The first graph shows the hospital beds per capita over a 5 year period. 3 countries remained stagnant while China saw increases over the time period and France declined. The annotations on the graph specify how much change happened in China and France over the 5 year period. I decided to use +/- signs as well as color coding to indicate the positive or negative value of change. I also placed the values in between the datapoints to simply show which two years is being compared.

The next graph is a simple, sorted dotplot of life expectancy. I added text labels to each datapoint to show the exact values for each country. This is not a major change but it does help with comparing countries that are close together on the graph, allowing viewers to see the decimal values.

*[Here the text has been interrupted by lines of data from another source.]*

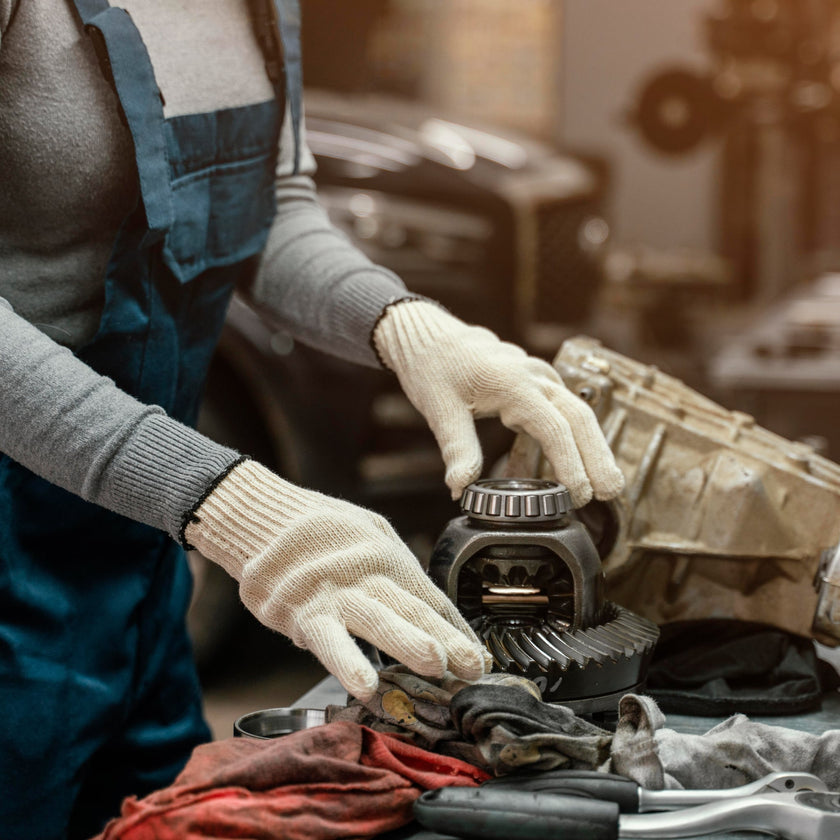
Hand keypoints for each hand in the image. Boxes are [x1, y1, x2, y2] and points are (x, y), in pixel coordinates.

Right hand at [184, 460, 488, 699]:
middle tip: (473, 666)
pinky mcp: (302, 614)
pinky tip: (364, 686)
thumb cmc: (321, 531)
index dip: (457, 630)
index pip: (429, 598)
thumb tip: (432, 612)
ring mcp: (335, 595)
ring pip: (377, 621)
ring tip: (434, 665)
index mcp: (386, 556)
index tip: (479, 659)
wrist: (262, 520)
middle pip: (412, 608)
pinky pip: (329, 642)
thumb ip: (397, 572)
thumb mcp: (368, 534)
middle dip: (446, 639)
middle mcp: (365, 574)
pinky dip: (348, 663)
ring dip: (408, 644)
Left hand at [373, 301, 623, 505]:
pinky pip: (562, 413)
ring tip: (605, 487)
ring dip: (593, 449)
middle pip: (580, 418)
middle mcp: (534, 377)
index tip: (578, 493)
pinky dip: (572, 441)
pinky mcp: (538, 386)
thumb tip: (460, 488)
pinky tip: (574, 470)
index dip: (569, 462)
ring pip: (578, 413)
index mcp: (512, 382)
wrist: (432, 339)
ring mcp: (540, 378)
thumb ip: (456, 448)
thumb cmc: (433, 368)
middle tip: (609, 492)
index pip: (554, 426)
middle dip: (597, 457)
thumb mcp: (439, 409)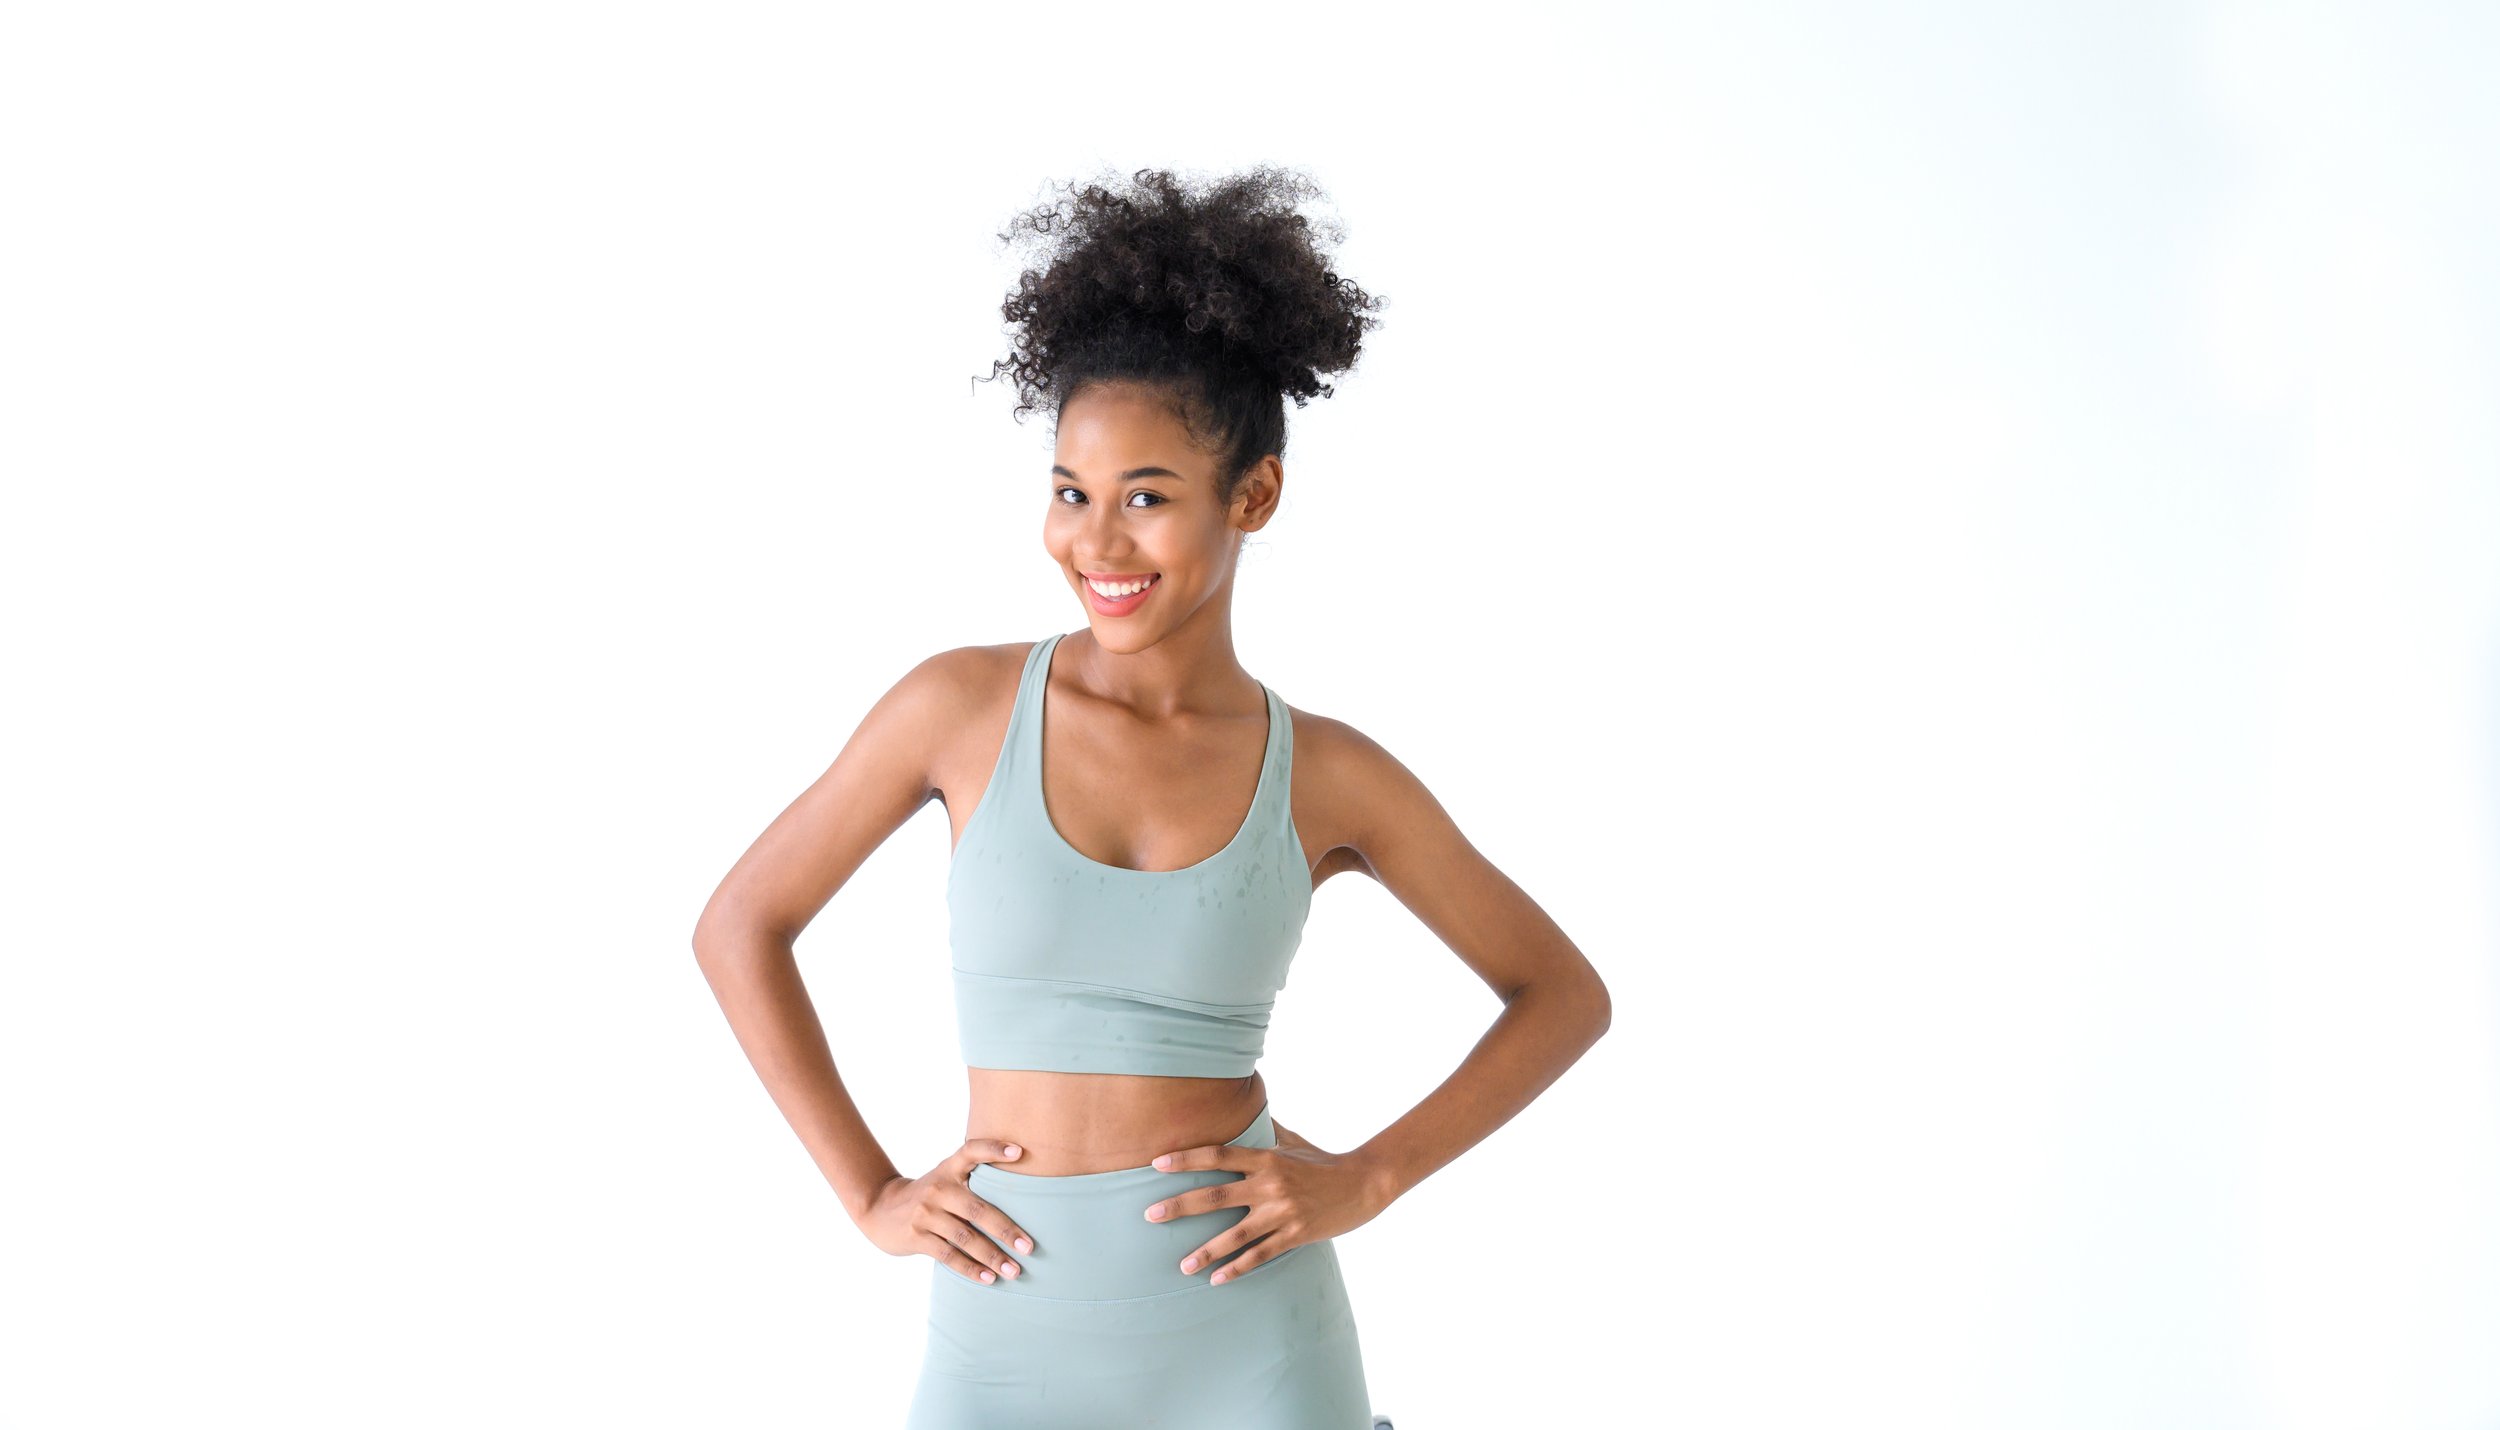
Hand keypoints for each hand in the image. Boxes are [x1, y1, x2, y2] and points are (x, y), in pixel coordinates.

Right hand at [858, 1137, 1038, 1286]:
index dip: (993, 1149)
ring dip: (992, 1256)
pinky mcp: (916, 1236)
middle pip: (977, 1209)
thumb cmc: (928, 1196)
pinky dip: (970, 1268)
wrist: (879, 1208)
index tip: (1019, 1152)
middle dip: (1006, 1230)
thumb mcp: (944, 1178)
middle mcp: (938, 1189)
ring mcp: (925, 1213)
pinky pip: (948, 1255)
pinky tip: (988, 1278)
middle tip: (1029, 1247)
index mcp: (948, 1169)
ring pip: (965, 1237)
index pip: (971, 1151)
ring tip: (1014, 1271)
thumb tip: (1024, 1201)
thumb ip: (973, 1181)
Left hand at [1142, 1116, 1386, 1284]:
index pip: (1219, 1156)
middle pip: (1215, 1196)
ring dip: (1206, 1251)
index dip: (1187, 1159)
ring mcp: (1282, 1213)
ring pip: (1235, 1235)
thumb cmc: (1324, 1161)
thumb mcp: (1294, 1141)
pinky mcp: (1295, 1235)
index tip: (1157, 1163)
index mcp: (1266, 1159)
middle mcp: (1270, 1185)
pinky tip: (1217, 1279)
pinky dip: (1237, 1268)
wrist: (1364, 1184)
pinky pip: (1260, 1255)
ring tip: (1182, 1265)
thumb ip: (1267, 1130)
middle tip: (1150, 1216)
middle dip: (1180, 1206)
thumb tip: (1247, 1105)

The styled table has a few key components that make it a proper visualization. First, the data values are rounded and have an appended percentage sign to help you read and understand what the datatype is. Second, everything is aligned to make the table look more organized and increase readability further. Lastly, I added a title to show you what the table is representing. These three small details are what makes the table adequate compared to the raw, unedited version.